Dataset records »

========

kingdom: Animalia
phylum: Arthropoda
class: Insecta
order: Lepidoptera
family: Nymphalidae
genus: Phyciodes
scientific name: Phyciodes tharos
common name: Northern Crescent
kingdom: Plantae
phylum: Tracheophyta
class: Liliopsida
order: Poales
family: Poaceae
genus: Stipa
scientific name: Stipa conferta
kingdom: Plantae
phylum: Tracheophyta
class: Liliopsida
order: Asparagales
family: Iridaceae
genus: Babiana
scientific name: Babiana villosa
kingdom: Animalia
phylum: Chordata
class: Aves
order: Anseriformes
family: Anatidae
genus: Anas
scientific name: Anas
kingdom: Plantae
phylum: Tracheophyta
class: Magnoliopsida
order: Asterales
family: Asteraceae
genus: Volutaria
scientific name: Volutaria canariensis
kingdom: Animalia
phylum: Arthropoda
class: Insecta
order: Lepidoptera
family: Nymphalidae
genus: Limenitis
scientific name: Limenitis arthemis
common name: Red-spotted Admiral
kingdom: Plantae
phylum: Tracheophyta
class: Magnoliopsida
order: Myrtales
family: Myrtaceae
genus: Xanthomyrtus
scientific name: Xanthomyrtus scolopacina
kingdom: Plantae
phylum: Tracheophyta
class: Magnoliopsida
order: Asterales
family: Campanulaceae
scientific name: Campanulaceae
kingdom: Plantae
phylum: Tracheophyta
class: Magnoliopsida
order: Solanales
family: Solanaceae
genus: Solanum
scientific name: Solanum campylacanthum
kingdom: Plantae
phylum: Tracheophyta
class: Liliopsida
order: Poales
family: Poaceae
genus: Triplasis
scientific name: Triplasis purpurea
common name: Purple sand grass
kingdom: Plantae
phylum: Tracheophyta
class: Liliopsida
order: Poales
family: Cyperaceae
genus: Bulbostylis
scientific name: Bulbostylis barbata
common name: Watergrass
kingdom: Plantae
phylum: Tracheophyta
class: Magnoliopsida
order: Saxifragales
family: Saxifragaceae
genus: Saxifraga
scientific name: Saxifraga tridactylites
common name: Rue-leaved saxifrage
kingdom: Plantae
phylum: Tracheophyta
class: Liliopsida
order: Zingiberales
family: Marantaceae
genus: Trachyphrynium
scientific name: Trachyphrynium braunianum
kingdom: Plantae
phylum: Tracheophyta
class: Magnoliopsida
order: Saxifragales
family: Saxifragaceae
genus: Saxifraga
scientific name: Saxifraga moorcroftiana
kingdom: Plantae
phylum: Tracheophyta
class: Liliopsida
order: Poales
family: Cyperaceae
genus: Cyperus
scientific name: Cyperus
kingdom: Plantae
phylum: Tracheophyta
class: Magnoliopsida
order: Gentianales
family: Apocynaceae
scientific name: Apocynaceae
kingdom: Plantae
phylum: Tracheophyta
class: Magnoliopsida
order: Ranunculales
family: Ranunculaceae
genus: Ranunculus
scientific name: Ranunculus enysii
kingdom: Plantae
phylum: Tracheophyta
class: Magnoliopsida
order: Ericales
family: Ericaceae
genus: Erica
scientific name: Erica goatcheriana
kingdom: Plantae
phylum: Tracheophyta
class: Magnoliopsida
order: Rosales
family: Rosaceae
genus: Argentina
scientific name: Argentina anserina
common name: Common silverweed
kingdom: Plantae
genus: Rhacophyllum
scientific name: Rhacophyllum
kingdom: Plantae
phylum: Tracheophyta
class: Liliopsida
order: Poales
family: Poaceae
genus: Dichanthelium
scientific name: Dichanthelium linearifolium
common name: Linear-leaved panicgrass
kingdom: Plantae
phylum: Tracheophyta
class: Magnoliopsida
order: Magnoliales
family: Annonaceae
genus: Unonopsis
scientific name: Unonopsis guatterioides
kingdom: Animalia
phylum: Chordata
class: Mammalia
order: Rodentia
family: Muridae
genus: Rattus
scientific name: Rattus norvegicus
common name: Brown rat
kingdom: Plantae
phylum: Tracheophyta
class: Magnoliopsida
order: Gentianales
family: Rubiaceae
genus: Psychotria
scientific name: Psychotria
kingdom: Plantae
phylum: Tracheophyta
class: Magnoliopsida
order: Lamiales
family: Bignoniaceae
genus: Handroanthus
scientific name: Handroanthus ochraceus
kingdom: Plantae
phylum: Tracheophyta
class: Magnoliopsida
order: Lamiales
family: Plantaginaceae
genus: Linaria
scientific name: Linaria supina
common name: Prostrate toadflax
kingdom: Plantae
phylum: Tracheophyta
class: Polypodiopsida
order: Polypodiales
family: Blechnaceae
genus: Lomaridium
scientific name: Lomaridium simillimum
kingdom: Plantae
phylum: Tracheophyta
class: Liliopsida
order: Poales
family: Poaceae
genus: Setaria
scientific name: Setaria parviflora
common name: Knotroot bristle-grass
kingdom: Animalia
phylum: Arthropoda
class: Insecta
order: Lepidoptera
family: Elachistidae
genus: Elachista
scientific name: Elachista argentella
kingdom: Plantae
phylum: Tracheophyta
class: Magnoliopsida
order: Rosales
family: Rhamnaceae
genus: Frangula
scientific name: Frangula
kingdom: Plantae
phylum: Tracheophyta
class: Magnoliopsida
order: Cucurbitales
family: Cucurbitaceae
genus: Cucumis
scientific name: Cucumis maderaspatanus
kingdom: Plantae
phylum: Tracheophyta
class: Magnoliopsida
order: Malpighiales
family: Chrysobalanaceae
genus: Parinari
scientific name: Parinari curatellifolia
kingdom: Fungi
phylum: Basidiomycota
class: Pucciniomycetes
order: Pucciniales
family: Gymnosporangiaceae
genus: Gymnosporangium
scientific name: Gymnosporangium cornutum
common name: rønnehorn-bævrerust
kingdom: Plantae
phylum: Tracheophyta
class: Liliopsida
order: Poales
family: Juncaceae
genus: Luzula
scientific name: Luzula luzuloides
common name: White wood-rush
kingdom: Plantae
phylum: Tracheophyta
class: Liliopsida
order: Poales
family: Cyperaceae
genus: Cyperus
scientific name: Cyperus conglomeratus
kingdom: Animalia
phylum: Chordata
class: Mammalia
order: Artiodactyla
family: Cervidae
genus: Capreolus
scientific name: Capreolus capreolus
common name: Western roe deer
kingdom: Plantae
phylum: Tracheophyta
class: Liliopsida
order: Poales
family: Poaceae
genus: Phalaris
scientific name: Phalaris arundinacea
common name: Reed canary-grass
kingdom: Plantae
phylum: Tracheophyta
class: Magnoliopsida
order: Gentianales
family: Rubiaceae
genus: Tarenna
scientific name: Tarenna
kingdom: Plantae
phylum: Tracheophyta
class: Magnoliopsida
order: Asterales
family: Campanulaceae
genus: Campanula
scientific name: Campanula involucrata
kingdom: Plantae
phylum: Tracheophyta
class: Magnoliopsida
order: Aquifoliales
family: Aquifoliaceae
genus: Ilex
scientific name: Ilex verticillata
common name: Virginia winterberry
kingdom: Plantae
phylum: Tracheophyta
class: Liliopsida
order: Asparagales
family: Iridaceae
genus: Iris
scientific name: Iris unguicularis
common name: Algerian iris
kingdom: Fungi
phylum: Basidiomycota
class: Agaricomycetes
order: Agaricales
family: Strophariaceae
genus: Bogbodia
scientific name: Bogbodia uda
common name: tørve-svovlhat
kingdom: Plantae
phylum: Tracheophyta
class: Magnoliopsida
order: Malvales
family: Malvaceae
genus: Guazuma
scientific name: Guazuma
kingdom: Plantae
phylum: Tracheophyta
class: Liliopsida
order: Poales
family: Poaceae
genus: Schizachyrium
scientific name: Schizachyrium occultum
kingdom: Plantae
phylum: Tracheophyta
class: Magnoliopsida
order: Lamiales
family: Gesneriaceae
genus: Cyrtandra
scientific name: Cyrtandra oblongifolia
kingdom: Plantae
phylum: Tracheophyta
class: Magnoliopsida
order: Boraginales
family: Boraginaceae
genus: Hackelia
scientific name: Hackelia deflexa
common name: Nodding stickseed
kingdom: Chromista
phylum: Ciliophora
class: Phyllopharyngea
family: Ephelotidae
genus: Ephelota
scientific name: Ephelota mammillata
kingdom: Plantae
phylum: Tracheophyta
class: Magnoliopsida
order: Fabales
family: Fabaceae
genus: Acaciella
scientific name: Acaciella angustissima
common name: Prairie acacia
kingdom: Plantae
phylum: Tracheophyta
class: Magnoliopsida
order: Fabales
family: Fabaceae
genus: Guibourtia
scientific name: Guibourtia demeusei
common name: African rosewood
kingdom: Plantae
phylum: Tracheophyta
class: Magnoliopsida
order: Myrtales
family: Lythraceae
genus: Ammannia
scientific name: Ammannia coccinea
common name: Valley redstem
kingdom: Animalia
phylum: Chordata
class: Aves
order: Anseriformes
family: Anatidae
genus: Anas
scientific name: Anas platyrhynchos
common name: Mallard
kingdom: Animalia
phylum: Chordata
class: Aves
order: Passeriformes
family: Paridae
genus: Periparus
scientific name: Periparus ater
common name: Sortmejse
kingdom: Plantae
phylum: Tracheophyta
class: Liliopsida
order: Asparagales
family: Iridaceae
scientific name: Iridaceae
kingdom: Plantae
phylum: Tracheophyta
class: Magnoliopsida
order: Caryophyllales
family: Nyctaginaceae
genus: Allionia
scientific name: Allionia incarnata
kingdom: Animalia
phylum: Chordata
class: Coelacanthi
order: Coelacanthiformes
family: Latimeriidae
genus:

========

REQUEST » Quote the entries from the line containing "genus: Argentina" through the line containing "common name: Brown rat", reproducing every line without change.

COMPLETE OUTPUT »
genus: Argentina
scientific name: Argentina anserina
common name: Common silverweed
kingdom: Plantae
genus: Rhacophyllum
scientific name: Rhacophyllum
kingdom: Plantae
phylum: Tracheophyta
class: Liliopsida
order: Poales
family: Poaceae
genus: Dichanthelium
scientific name: Dichanthelium linearifolium
common name: Linear-leaved panicgrass
kingdom: Plantae
phylum: Tracheophyta
class: Magnoliopsida
order: Magnoliales
family: Annonaceae
genus: Unonopsis
scientific name: Unonopsis guatterioides
kingdom: Animalia
phylum: Chordata
class: Mammalia
order: Rodentia
family: Muridae
genus: Rattus
scientific name: Rattus norvegicus
common name: Brown rat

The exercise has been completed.